Salir de la gruta fue, primero, atravesar el tímpano bajo las dos columnas y
alcanzar después, tras ese lugar sagrado, la segunda puerta que da entrada a la
cueva: la de la existencia profana. Iñigo, e Ignacio, que era, como él, un poco
poeta, comprobaron en carne propia los dos niveles del paleolítico. Hay una
puerta profana que da acceso a las maravillas de los cuerpos. Y una puerta
sagrada que, transfigurándolo todo, saca del cuerpo el dinamismo del espíritu.

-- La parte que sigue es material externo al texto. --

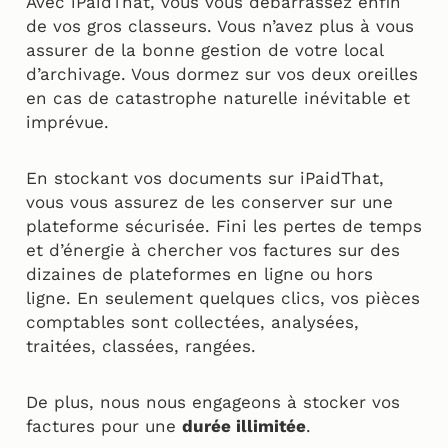
Avec iPaidThat, vous vous débarrassez enfin
de vos gros classeurs. Vous n’avez plus à vous
assurer de la bonne gestion de votre local
d’archivage. Vous dormez sur vos deux oreilles
en cas de catastrophe naturelle inévitable et
imprévue.
En stockant vos documents sur iPaidThat,
vous vous assurez de les conserver sur une
plateforme sécurisée. Fini les pertes de temps
et d’énergie à chercher vos factures sur des
dizaines de plateformes en ligne ou hors
ligne. En seulement quelques clics, vos pièces
comptables sont collectées, analysées,
traitées, classées, rangées.
De plus, nous nous engageons à stocker vos
factures pour une
durée illimitée
.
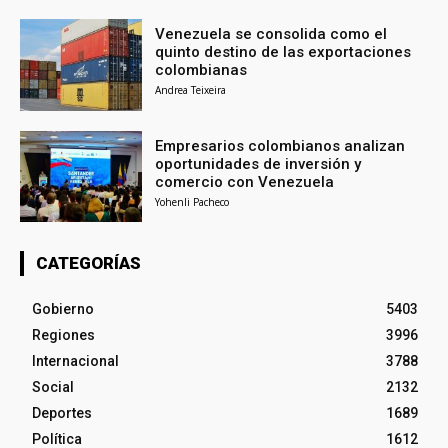
Venezuela se consolida como el
quinto destino de las exportaciones
colombianas
Andrea Teixeira
Empresarios colombianos analizan
oportunidades de inversión y
comercio con Venezuela
Yohenli Pacheco
CATEGORÍAS
Gobierno
5403
Regiones
3996
Internacional
3788
Social
2132
Deportes
1689
Política
1612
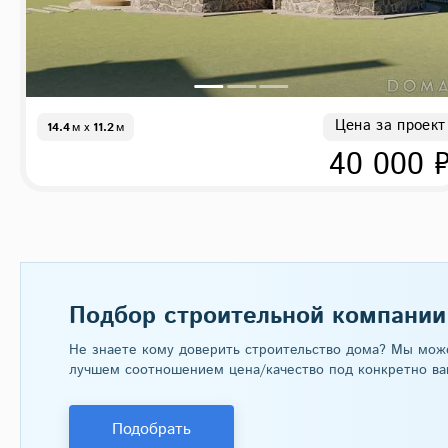
Цена за проект
14.4
м
x
11.2
м
40 000 
Подбор строительной компании
Не знаете кому доверить строительство дома? Мы мож
лучшем соотношением цена/качество под конкретно ва
Подобрать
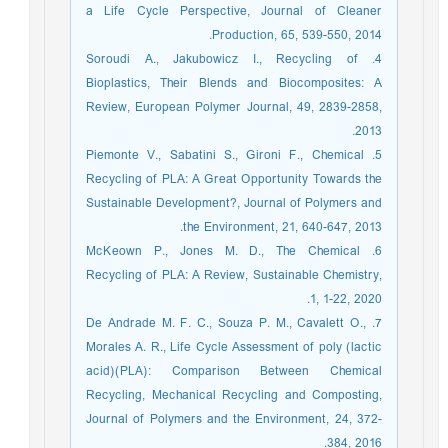
a Life Cycle Perspective, Journal of Cleaner
Production, 65, 539-550, 2014.
4. Soroudi A., Jakubowicz I., Recycling of
Bioplastics, Their Blends and Biocomposites: A
Review, European Polymer Journal, 49, 2839-2858,
2013.
5. Piemonte V., Sabatini S., Gironi F., Chemical
Recycling of PLA: A Great Opportunity Towards the
Sustainable Development?, Journal of Polymers and
the Environment, 21, 640-647, 2013.
6. McKeown P., Jones M. D., The Chemical
Recycling of PLA: A Review, Sustainable Chemistry,
1, 1-22, 2020.
7. De Andrade M. F. C., Souza P. M., Cavalett O.,
Morales A. R., Life Cycle Assessment of poly (lactic
acid)(PLA): Comparison Between Chemical
Recycling, Mechanical Recycling and Composting,
Journal of Polymers and the Environment, 24, 372-
384, 2016.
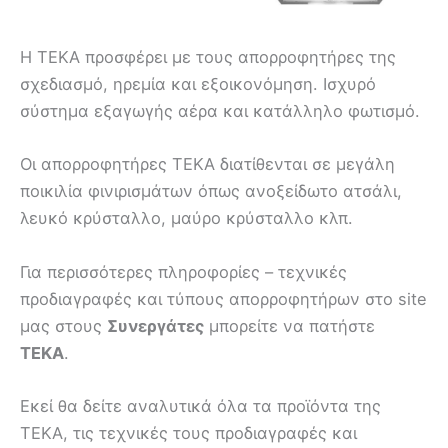
Η ΤΕΚΑ προσφέρει με τους απορροφητήρες της
σχεδιασμό, ηρεμία και εξοικονόμηση. Ισχυρό
σύστημα εξαγωγής αέρα και κατάλληλο φωτισμό.
Οι απορροφητήρες ΤΕΚΑ διατίθενται σε μεγάλη
ποικιλία φινιρισμάτων όπως ανοξείδωτο ατσάλι,
λευκό κρύσταλλο, μαύρο κρύσταλλο κλπ.
Για περισσότερες πληροφορίες – τεχνικές
προδιαγραφές και τύπους απορροφητήρων στο site
μας στους
Συνεργάτες
μπορείτε να πατήστε
ΤΕΚΑ
.
Εκεί θα δείτε αναλυτικά όλα τα προϊόντα της
ΤΕΚΑ, τις τεχνικές τους προδιαγραφές και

Todo eso habían logrado los artistas del paleolítico. Hace la friolera de
veinte mil años. Y sólo tenían agua, grasa, un trozo de piedra y óxido de
hierro.
Muy interesante. :)
ResponderEliminarCuando visité Covalanas me sorprendió que hubiera dos cuevas en la falda de la misma montaña: una, la de abajo, utilizada como vivienda; otra, mucho más arriba, adonde sólo entraban los artistas y sacerdotes; esta última era Covalanas; penetrar en ella fue penetrar en una atmósfera de misterio. ¡Qué pena que no dejaran hacer fotos de su interior! Las habría puesto aquí de muy buena gana.